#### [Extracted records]
----
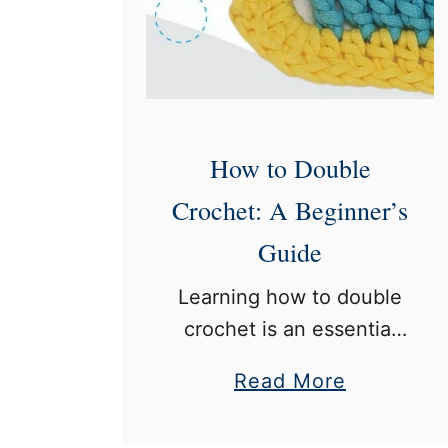
o
u
b
l
e
C
How to Double
r
Crochet: A Beginner’s
o
Guide
c
h
Learning how to double
e
crochet is an essential
t
skill for anyone
a
Read More
:
interested in crocheting.
b
A
Double crochet is a
o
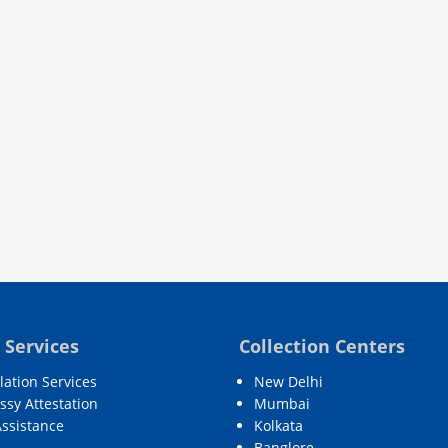
 Services
Collection Centers
lation Services
New Delhi
sy Attestation
Mumbai
Assistance
Kolkata
Banglore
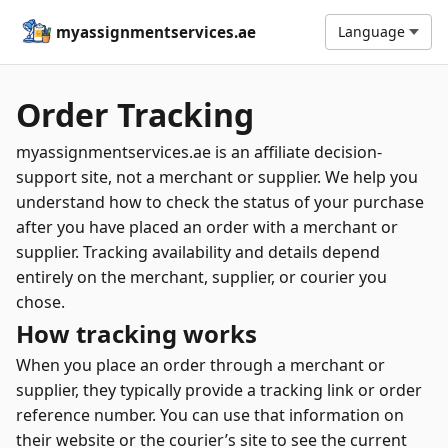
myassignmentservices.ae
Language
Order Tracking
myassignmentservices.ae is an affiliate decision-
support site, not a merchant or supplier. We help you
understand how to check the status of your purchase
after you have placed an order with a merchant or
supplier. Tracking availability and details depend
entirely on the merchant, supplier, or courier you
chose.
How tracking works
When you place an order through a merchant or
supplier, they typically provide a tracking link or order
reference number. You can use that information on
their website or the courier’s site to see the current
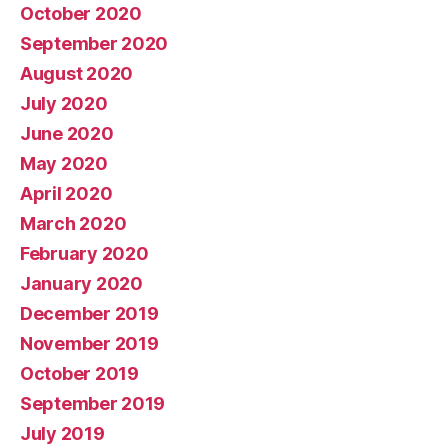
October 2020
September 2020
August 2020
July 2020
June 2020
May 2020
April 2020
March 2020
February 2020
January 2020
December 2019
November 2019
October 2019
September 2019
July 2019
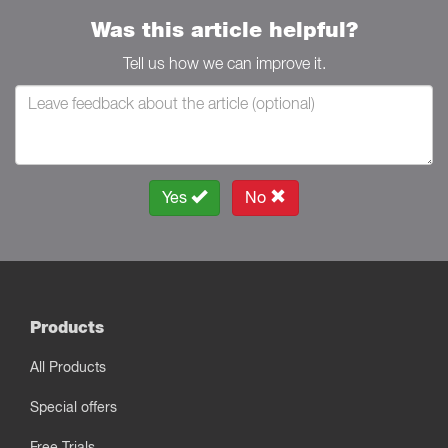
Was this article helpful?
Tell us how we can improve it.
Yes
No
Products
All Products
Special offers
Free Trials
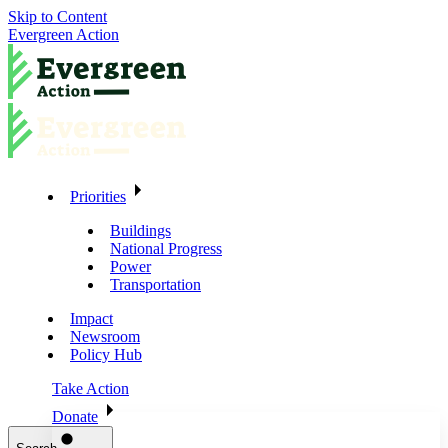
Skip to Content
Evergreen Action
Priorities
Buildings
National Progress
Power
Transportation
Impact
Newsroom
Policy Hub
Take Action
Donate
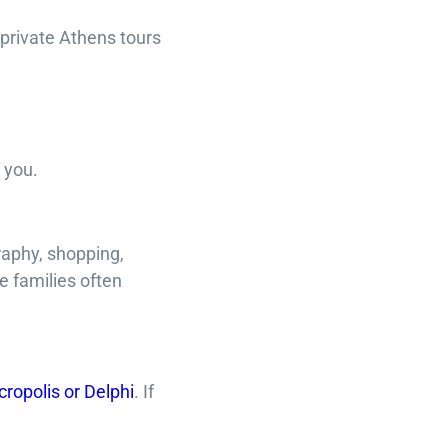
 private Athens tours
 you.
raphy, shopping,
e families often
cropolis or Delphi
. If
.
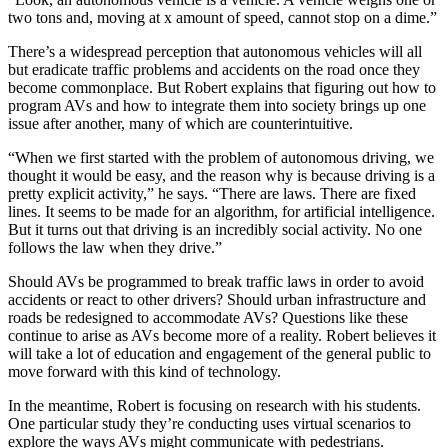
two tons and, moving at x amount of speed, cannot stop on a dime.”
There’s a widespread perception that autonomous vehicles will all
but eradicate traffic problems and accidents on the road once they
become commonplace. But Robert explains that figuring out how to
program AVs and how to integrate them into society brings up one
issue after another, many of which are counterintuitive.
“When we first started with the problem of autonomous driving, we
thought it would be easy, and the reason why is because driving is a
pretty explicit activity,” he says. “There are laws. There are fixed
lines. It seems to be made for an algorithm, for artificial intelligence.
But it turns out that driving is an incredibly social activity. No one
follows the law when they drive.”
Should AVs be programmed to break traffic laws in order to avoid
accidents or react to other drivers? Should urban infrastructure and
roads be redesigned to accommodate AVs? Questions like these
continue to arise as AVs become more of a reality. Robert believes it
will take a lot of education and engagement of the general public to
move forward with this kind of technology.
In the meantime, Robert is focusing on research with his students.
One particular study they’re conducting uses virtual scenarios to
explore the ways AVs might communicate with pedestrians.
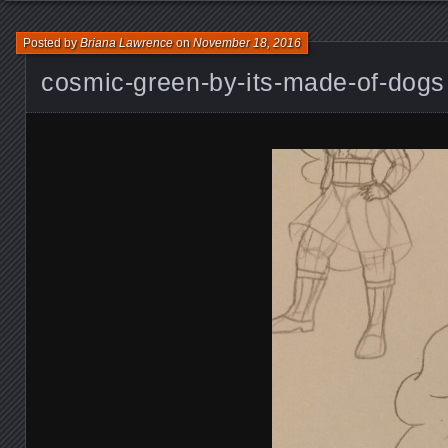
Posted by
Briana Lawrence
on
November 18, 2016
cosmic-green-by-its-made-of-dogs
----
#### [Description of the task]
Which lines contain the string "will"? Pick out and copy each of them; case counts.

#### [Answer space]
There’s a widespread perception that autonomous vehicles will all
will take a lot of education and engagement of the general public to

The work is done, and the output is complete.